The cultural divide and generation gap of the 1960s were still a lively, worrying features of American life when The Rockford Files debuted in 1974. Jim Rockford, as played by James Garner, was an ideal character to bridge the generational and political chasms that divided America in the 1970s.
James Garner had a great deal of appeal to older and more conservative audiences. By the time he took on the Rockford role he had been a movie star for almost two decades. Most of his early parts were in westerns or WWII films (Shoot-Out at Medicine Bend, Toward the Unkown). In the late 1950s and 1960s he starred in high-profile productions with A-list casts like Sayonara (with Marlon Brando, 1957), The Children's Hour (with Audrey Hepburn, 1961), The Great Escape (with Steve McQueen, 1963), and The Americanization of Emily (with Julie Andrews, 1964). By the time Garner became Rockford he was an established figure, and one that older audiences could relate to. (He was also 46 -- not exactly Mod Squad material.)
But if Garner was a Hollywood star who reassured older audiences, he had often played characters with a subversive streak in genre-bending movies likely to appeal to a younger, more cynical generation.

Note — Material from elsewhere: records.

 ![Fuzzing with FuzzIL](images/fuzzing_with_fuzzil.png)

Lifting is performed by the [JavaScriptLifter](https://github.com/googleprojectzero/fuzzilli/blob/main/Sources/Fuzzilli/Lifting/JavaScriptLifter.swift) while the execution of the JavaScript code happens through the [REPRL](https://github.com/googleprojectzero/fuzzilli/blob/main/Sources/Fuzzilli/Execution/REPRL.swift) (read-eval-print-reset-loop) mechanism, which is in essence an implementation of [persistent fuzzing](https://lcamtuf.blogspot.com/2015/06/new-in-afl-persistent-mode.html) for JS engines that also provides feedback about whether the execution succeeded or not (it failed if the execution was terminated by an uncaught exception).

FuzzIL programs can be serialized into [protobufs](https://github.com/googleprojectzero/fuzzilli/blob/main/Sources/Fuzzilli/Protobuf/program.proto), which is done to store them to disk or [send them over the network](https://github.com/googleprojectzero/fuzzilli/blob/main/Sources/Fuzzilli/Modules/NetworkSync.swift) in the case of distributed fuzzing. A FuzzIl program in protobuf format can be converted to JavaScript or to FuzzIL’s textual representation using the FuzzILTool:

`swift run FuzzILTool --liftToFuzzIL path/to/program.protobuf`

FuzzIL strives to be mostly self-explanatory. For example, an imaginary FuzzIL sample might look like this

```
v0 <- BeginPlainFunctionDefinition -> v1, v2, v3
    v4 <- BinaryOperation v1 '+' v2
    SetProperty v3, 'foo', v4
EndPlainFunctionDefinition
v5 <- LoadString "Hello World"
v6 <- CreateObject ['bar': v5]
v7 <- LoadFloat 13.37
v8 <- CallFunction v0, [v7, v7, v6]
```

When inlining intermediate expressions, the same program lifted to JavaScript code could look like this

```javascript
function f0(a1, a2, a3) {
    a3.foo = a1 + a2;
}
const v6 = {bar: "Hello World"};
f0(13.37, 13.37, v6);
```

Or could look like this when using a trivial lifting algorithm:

Garner was the heroic Colonel William Darby (Darby's Rangers, 1958), but he was also the comfort-seeking, combat-dodging Lt. Commander Charlie Madison (The Americanization of Emily, 1964). He played Wyatt Earp (Hour of the Gun, 1967), but two years later took on the role of a very different kind of lawman (Support Your Local Sheriff, 1969). His earlier TV roles (Maverick, Nichols) were non-traditional western characters.
What Garner's subversive characters had in common was a sense that the standards of behavior displayed by the leading men in conventional genre pictures were, well, nuts. If the genre called for stoicism, Garner's characters complained. If the genre called for selflessness and courage, Garner's characters showed an obsessive interest in saving their own skins. If the genre's characters were quick to use a gun or their fists, Garner's characters lived by their wits and stayed out of fights they could not win. They all had a realistic, not overly flattering view of human nature. They also tended to be very funny.
A rallying cry for the younger generation was "question authority," and Rockford did. Rockford did not necessarily trust the police, politicians, the military, labor unions, or big corporations. When he trusted his clients it often turned out to be a big mistake. Rockford's skepticism was hard-won, not ideological. But a character who rarely took anything at face value and rejected the conventional trappings of middle-class life -- he lived in a trailer in a parking lot -- would likely have some appeal to the Children of Watergate.
In sum, the actor and the role combined to create a popular show that reflected its era in intriguing ways.